O gerente de Conteúdo Local da Petrobras, Edival Dan Júnior, lembra que a projeção era que Já neste ano, a indústria brasileira estivesse preparada para atender pelo menos à metade da demanda da estatal relativa ao desenvolvimento de áreas adquiridas na sétima rodada de licitações, ocorrida em 2005.
As previsões, no entanto, não se concretizaram e, atualmente, a capacidade de aquisição no País para o afretamento de sondas se limita a 15%, diz o executivo da estatal. Grande parte desse porcentual diz respeito à contratação de pessoal. Se o pedido da Petrobras for aceito, a petroleira conseguirá se livrar do pagamento de multas. A decisão ainda caberá à ANP.
Compromisso. No leilão de 2005, a Petrobras se comprometeu em suas ofertas a comprar um mínimo de 55% a 65% em equipamento e serviços no Brasil para afretamento de sondas. Para o executivo, esse porcentual só deve ser alcançado em 2015, quando começam a ser entregues as primeiras embarcações do grupo de 28 unidades contratadas pela companhia para serem utilizadas no pré-sal.
Enquanto isso, a estatal tentará com a agência reduzir o porcentual exigido de conteúdo local. A ideia é compensar a redução com o aumento na compra de equipamentos e serviços em outras fases de desenvolvimento das áreas.
A reclamação do setor é que o pré-sal aumentou a demanda da indústria e não será possível manter os patamares atuais de conteúdo local. O tema dominou o debate ontem durante um seminário sobre conteúdo local, promovido pela Câmara Britânica de Comércio, no Rio.
• Aposta
28  embarcações foram contratadas no Brasil pela Petrobras, para serem utilizadas no pré-sal.
55% a 65%  foi o porcentual de compras de equipamentos e serviços no Brasil com o qual a Petrobras se comprometeu em 2005.
A diretora-geral da agência, Magda Chambriard, respondeu às reivindicações com firmeza. Qualquer mudança na política atual será para aumentar ainda mais as exigências, disse ela. “Ajustes poderão vir para reforçar a política. Cabe às empresas desenvolver a sua cadeia de fornecedores”, afirmou.
Erros. A ANP está empenhada, hoje, especialmente em detectar erros cometidos por petroleiras na compra de equipamentos para desenvolver áreas adquiridas há nove anos, na sétima rodada. Magda conta que foram encontradas irregularidades em relatórios trimestrais de investimento das companhias.
A executiva avalia que não houve má-fé das petroleiras, mas os problemas ocorreram porque os projetos são muito grandes, o que dá mais margem a erros. As irregularidades dizem respeito à Petrobras, produtora majoritária de óleo e gás no País, mas não é só ela, segundo a diretora-geral da autarquia.

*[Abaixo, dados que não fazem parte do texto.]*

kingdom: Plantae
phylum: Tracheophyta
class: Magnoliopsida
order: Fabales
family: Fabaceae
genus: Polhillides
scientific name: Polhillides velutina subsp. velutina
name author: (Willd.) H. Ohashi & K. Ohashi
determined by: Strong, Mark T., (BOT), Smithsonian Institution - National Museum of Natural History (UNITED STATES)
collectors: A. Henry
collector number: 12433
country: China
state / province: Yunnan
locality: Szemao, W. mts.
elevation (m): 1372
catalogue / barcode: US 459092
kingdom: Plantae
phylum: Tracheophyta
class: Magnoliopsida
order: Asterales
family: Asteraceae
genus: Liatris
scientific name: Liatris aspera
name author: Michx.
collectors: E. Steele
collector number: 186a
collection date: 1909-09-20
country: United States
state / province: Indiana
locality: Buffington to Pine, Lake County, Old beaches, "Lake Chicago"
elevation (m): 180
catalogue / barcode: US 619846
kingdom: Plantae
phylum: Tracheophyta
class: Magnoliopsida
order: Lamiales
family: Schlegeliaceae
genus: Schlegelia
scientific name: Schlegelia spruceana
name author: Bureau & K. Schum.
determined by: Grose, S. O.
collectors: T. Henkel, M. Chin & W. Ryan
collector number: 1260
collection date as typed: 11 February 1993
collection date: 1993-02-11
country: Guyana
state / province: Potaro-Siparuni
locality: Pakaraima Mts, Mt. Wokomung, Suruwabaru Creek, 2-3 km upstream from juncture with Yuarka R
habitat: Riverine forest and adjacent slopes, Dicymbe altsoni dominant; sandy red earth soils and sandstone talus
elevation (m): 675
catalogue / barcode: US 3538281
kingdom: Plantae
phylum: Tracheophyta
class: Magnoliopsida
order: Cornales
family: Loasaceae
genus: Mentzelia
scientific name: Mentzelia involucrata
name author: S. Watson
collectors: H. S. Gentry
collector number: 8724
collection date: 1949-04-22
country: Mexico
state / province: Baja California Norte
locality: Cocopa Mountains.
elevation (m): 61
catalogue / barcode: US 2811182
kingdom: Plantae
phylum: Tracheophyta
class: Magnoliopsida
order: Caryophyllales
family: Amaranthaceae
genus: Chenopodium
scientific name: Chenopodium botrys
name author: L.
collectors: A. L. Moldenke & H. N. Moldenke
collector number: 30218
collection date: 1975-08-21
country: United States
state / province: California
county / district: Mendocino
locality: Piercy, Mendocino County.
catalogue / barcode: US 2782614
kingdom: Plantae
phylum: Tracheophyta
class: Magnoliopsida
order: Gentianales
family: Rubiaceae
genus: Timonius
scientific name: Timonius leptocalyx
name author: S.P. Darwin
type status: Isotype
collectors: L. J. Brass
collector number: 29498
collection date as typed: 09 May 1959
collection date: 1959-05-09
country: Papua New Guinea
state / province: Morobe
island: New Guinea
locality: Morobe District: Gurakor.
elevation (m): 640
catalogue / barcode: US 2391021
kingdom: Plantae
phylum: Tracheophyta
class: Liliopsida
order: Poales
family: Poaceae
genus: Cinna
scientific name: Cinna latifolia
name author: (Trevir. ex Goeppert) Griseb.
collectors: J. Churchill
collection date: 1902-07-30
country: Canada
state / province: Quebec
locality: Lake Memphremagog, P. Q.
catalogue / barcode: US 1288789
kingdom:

Gargalos no setor naval são, atualmente, as principais fontes de preocupação entre investidores e governo, que vê no setor uma oportunidade de geração de renda e emprego.
O secretário executivo do Sindicato Nacional da Indústria de Construção e Reparação Naval e Offshore (Sinaval), Sérgio Leal, diz que casos de atrasos na entrega de embarcações e de cobrança de preços maiores do que os internacionais são pontuais e “estão sendo resolvidos pelo mercado”. Ele atribui o problema à carência na escolaridade da mão d e obra e, consequentemente, à baixa produtividade durante a fabricação de navios nos estaleiros. O mais recente caso é o do Estaleiro Ilha S.A. (Eisa), no qual 2,5 mil funcionários estão em casa, sem receber salários.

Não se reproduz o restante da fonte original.